Manajemen resiko merupakan desain
prosedur serta implementasi prosedur untuk mengelola suatu resiko usaha.
Manajemen resiko merupakan antisipasi atas semakin kompleksnya aktivitas badan
usaha atau perusahaan yang dipicu oleh perkembangan ilmu pengetahuan dan
kemajuan teknologi (Kasidi, 2010). Perbankan adalah badan yang paling potensial
mengalami kegagalan akibat resiko. Tercatat berbagai macam bank yang telah
gagal akibat resiko yang tidak dapat dikendalikan, beberapa dinyatakan bangkrut
(collapse) seperti Westminster Bank Inggris, Baring Bank London dan Bank
Century dan bank lain yang pernah mengalami permasalahan akibat resiko dalam
bidang finansial seperti Citibank, Bank Syariah Bukopin dan Bank Mandiri
(Masyhud Ali, 2006)
Menurut Kamus Besar Bahasa Indonesia (KBBI), resiko adalah akibat yang kurang menyenangkan (merugikan, membahayakan) dari suatu perbuatan atau tindakan.
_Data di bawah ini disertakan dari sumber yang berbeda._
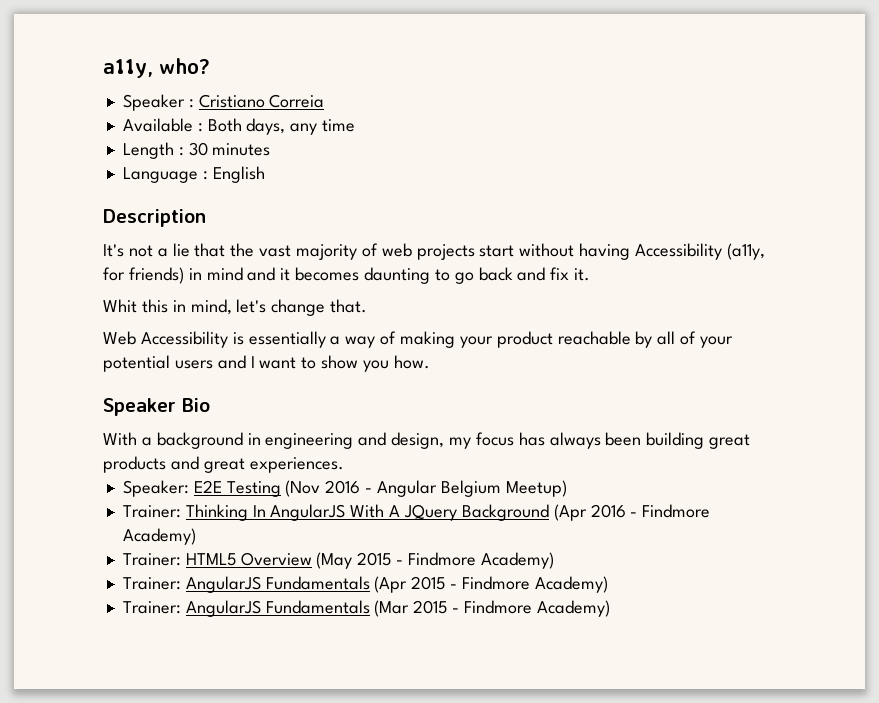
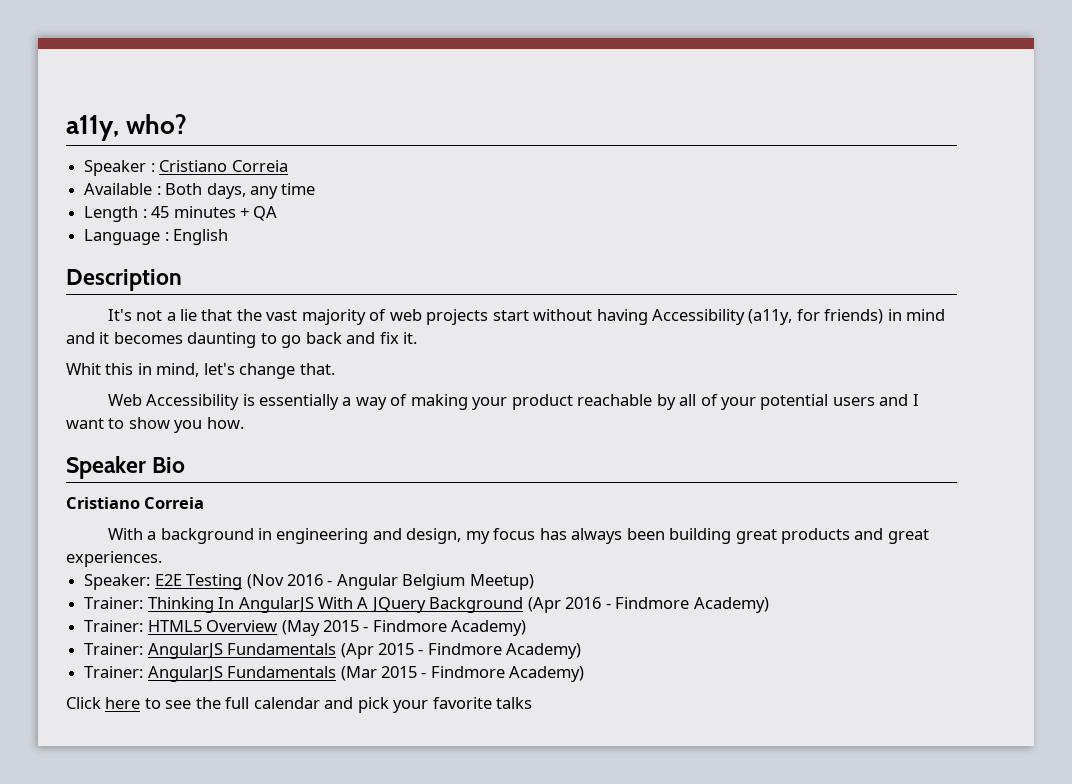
[188,142,208,156] 30 -> [151,206,170,218] 45
(271, 149) none -> [239,206,278,221] + QA
(210, 405) none -> [66,497,205,509] // Cristiano Correia
(610, 608) none -> [66,697,533,713] // Click here to see the full calendar and pick your favorite talks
Resiko dalam Webster’s Desk Dictionary resiko didefinisikan sebagai suatu potensi adanya kehilangan (Iban Sofyan, 2004).
Definisi lain yang menjelaskan tentang pengertian resiko adalah kemungkinan terjadinya penyimpangan dari harapan yang dapat menimbulkan kerugian. Resiko adalah suatu kemungkinan terjadinya peristiwa menyimpang dari apa yang diharapkan, namun penyimpangan ini baru terlihat bila sudah berbentuk kerugian (Kasidy, 2010). Pendapat lain juga diutarakan oleh Abbas Salim dalam Kasidy (2010) Resiko adalah ketidakpastian yang mungkin melahirkan kerugian (loss). Sehingga dari beberapa definisi yang telah diutarakan, dapat diambil kesimpulan bahwa resiko adalah sesuatu yang belum pasti namun apabila tidak ditangani dengan tepat akan menimbulkan kerugian bagi usaha tersebut.
Studi Kasus:
Kasus yang menjadi salah satu topik menarik terkait dengan manajemen resiko adalah kasus Penggelapan Bank Mandiri. Salah satu oknum pegawai Kantor Cabang Pembantu Rawa Lumbu Bekasi PT Bank Mandiri Tbk melakukan kerja sama ilegal dengan Manajer Keuangan PT Mexdie Sekawan Utama, Yekti Sartono yang mencairkan cek ilegal di Bank Mandiri senilai Rp 720 juta pada 5 Mei 2010. Pengambilan cek ini menyalahi prosedur perbankan karena otoritas cek adalah dua orang, yakni Anang Syifudin dan Muhammar Fauzan serta stempel perusahaan harus diterakan. Namun cek tersebut hanya ditandatangani satu orang dan itu diduga dipalsukan (stempel palsu dan asli berbeda dengan specimen yang ada di bank).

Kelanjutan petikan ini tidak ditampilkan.